非常に作り込まれたアニメーションで見応えがあった。
戦後まもない時代背景によって、登場人物の多くが煙草を吸っているが、その煙の表現が凄まじかった。
煙が立ち上り、狭い列車の中や家の中に充満する様子が繊細に描かれていた。
そして煙は視界を曇らせ、妖しい存在を呼び起こすアイテムにもなっている。

また、アクションシーンも線が震えるような表現で驚いた。

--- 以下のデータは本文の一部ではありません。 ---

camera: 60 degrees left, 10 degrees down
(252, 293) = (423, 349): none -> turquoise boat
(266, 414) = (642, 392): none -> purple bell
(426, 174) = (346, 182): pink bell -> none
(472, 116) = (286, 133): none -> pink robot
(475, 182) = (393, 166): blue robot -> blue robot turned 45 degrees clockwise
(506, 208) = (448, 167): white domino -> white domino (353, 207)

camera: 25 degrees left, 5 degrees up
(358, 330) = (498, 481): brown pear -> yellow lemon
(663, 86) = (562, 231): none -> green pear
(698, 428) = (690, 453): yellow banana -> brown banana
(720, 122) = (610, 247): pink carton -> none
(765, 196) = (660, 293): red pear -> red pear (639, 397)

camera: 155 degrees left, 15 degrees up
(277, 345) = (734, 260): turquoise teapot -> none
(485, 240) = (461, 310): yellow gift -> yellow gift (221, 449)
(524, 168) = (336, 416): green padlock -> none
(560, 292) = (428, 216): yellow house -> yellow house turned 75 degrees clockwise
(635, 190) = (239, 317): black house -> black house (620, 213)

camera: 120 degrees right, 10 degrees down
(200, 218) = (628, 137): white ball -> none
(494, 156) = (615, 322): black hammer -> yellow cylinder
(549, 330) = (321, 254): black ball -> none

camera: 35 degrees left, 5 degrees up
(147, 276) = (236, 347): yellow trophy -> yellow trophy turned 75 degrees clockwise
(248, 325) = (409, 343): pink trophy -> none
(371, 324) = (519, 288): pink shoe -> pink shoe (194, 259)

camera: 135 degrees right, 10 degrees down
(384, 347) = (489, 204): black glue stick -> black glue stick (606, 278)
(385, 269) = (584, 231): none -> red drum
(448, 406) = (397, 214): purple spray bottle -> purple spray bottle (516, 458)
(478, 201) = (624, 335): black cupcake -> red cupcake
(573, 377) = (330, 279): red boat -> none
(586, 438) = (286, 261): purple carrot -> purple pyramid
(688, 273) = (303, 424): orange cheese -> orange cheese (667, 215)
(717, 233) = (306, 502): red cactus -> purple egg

動きはダイナミックで主に縦の動きが激しいのだが、ゲゲ郎が着流しということもあり、優雅にすら見えた。

口コミでは見た目にも精神的にもグロテスクという評判だったが、本作が大いにオマージュしたであろう『犬神家の一族』や、他の横溝正史作品のおどろおどろしさや醜さには及ばないように思えた。

本作には、反戦、ムラの家父長制と因習、人体実験など、妖怪以外に炙り出される要素が多く、それぞれ一筋縄ではいかないテーマであるだけに100分の尺では不完全燃焼になっている。
正直龍賀の娘のエピソードまでで十分スペクタクルがあったし凄惨だったため、それを中核に持ってきても良かったと思う。
その一件が片付いたら、ゲームかのようにすぐ次のステージに進んでしまっているので掘り下げが足りないように感じた。
生まれた頃から家父長制に人権を踏みにじら続けてきた少女の怒りが妖怪となっているのに、それを倒してハイ終わり、ではとても浮かばれない。

血液銀行の水木と謎の男ゲゲ郎の2人のバディ感も今ひとつ伝わりづらかった。
もちろん頭では彼らが協力関係にあることは分かるが、そこまで信頼し合うに足るほどの説得力はない。
一方ところどころで、腐女子的な「フカヨミ」をしうるカットが差し挟まれており、具体的な心理描写よりも、「すらっとした若い男性が2人揃ったら即ちBL」といったお決まりに、彼らの関係の説明を任せているようにも見えた。